=== Trecho fornecido ===

Quando contei esta anedota ao querido mestre Antonio Candido ele riu muito e lembrou que até então a tradição brasileira lembrava frases tonitruantes, como “Independência ou Morte”, “Digam ao povo que fico”, “Os que forem brasileiros que me sigam”, ou até mesmo a trágica “Serenamente dou o primeiro passo no caminho da eternidade e deixo a vida para entrar na história”.
Didi, na anedota ou fora dela, deu outro rumo para estes fraseados. Não foi o primeiro a ser batizado “rei” em nossa tradição, tendo sido este o também imortal Friedenreich. Mas foi rei antes de Pelé: Didi foi eleito o melhor jogador daquela Copa, e ficou consagrado no sambinha de Tulio Piva: “Do Oiapoque ao Chuí/Corre uma alegria/Como eu nunca vi:/É que o Brasil/Lá nos campos da Europa/Deu um baile/Dançou samba/E trouxe a Copa.//Zagalo tabelava com Pelé/Didi, rei com a bola no pé/Garrincha, tico-tico no fubá/E a torcida gritava:/Gol de Vavá!”

===

◆ **Tarefa**: Transcreva na íntegra o trecho acima sobre Didi e a Copa, sem alterar nenhuma palavra nem sinal de pontuação.

=== Listagem de dados ===

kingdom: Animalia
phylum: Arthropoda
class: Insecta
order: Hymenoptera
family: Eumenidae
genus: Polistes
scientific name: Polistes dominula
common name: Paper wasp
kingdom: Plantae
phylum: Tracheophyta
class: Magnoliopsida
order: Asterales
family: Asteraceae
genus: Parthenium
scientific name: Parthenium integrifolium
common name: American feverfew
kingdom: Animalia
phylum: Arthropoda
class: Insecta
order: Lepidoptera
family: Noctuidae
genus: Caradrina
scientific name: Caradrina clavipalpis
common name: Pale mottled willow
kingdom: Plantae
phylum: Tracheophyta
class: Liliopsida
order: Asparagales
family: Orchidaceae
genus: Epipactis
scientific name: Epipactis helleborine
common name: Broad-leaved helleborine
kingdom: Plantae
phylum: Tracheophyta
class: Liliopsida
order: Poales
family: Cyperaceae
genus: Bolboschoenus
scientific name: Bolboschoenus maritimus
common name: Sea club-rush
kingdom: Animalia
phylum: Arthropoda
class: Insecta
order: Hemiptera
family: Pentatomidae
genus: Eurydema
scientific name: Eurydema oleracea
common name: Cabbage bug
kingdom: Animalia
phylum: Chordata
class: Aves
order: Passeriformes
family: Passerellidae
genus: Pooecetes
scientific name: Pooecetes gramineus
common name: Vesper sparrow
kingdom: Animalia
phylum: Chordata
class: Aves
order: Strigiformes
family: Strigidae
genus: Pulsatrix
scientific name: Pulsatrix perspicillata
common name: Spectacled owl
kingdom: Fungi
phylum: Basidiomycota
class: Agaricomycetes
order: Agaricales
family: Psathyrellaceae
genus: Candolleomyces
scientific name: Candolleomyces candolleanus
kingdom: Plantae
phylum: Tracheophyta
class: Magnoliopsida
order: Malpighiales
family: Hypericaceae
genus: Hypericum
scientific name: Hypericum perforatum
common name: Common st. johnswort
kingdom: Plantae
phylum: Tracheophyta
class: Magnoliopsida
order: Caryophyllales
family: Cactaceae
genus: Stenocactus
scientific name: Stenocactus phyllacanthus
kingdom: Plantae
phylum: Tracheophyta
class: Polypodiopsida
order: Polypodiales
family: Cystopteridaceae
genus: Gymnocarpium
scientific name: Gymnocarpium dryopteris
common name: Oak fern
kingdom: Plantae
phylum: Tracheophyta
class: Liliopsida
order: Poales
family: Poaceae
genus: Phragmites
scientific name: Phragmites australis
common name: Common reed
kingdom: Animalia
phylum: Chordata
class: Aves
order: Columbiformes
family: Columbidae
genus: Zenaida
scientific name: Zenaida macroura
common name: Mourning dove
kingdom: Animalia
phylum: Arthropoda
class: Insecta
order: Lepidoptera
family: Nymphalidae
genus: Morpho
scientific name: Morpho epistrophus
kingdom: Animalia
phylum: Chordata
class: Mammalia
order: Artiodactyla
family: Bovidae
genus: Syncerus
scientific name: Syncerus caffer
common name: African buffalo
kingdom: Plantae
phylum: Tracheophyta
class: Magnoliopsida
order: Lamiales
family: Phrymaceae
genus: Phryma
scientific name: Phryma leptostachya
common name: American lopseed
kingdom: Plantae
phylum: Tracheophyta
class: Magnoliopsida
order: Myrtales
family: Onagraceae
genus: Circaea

===

◆ **Resposta**:
Quando contei esta anedota ao querido mestre Antonio Candido ele riu muito e lembrou que até então a tradição brasileira lembrava frases tonitruantes, como “Independência ou Morte”, “Digam ao povo que fico”, “Os que forem brasileiros que me sigam”, ou até mesmo a trágica “Serenamente dou o primeiro passo no caminho da eternidade e deixo a vida para entrar na história”.
Didi, na anedota ou fora dela, deu outro rumo para estes fraseados. Não foi o primeiro a ser batizado “rei” em nossa tradição, tendo sido este o também imortal Friedenreich. Mas foi rei antes de Pelé: Didi foi eleito o melhor jogador daquela Copa, e ficou consagrado no sambinha de Tulio Piva: “Do Oiapoque ao Chuí/Corre uma alegria/Como eu nunca vi:/É que o Brasil/Lá nos campos da Europa/Deu um baile/Dançou samba/E trouxe a Copa.//Zagalo tabelava com Pelé/Didi, rei com a bola no pé/Garrincha, tico-tico no fubá/E a torcida gritava:/Gol de Vavá!”